My wife and I made it out for the first time this morning. We got some access thru private property that allowed us onto BLM land. We were able to locate a talking Tom that had at least 2-3 other turkeys with him but they were 500 yards away at the edge of a clearing in some trees. We had a gulch between us and them. We hiked down into the bottom of the gulch and found signs of turkey so we sat and called every 20-30 mins for a couple hours without anything. We're gonna go back up tomorrow and get closer to where they were today. One thing I noticed is there were a hoard of mag pies on the trees above them. Is that common?


----------



## goofy elk

Day 5 on the Beaver unit.
Yongest boy determined to get 
it done with his bow.
would have been over 10 mins 
into the hunt with a shotgun.

Headed back to the blind now.


----------



## kstorrs

Yesterday was a bust. We found an empty turkey blind and turkey feathers 20 yards in front of it. We think one was shot earlier that morning where we went and they weren't talking like the day before.

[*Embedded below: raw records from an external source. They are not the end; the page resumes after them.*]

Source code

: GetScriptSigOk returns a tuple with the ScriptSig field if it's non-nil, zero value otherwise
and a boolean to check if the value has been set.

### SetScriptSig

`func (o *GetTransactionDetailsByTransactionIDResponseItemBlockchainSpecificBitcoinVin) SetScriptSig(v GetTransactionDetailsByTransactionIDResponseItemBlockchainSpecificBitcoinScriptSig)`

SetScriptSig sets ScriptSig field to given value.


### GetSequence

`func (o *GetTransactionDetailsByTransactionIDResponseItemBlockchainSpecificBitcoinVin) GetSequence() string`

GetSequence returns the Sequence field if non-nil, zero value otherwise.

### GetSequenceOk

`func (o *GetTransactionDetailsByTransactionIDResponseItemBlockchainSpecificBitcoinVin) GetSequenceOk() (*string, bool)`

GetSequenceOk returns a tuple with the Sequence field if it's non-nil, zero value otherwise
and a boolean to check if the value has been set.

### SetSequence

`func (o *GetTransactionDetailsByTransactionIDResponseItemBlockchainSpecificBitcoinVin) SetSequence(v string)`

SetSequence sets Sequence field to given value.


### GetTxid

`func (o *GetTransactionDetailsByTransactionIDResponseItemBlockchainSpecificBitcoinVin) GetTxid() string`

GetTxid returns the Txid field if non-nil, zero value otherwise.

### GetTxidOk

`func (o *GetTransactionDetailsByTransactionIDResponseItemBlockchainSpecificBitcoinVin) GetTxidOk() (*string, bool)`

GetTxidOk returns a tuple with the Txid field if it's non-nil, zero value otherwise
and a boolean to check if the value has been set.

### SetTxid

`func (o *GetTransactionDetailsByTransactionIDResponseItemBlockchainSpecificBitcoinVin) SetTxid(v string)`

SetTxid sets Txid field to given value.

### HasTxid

We went back this morning around 9 and could tell there weren't any hunters in the blind so we hunched down in some trees up a ways and began calling. 20 mins later we heard one probably less than 100 yards behind us then a few mins later another one probably 200-300 yards in front of us. The next time we heard the one behind us it had moved further away. They quit talking after an hour or so and my wife had an appointment at 1 pm to get to so we had to leave. Maybe tomorrow we'll get lucky...


----------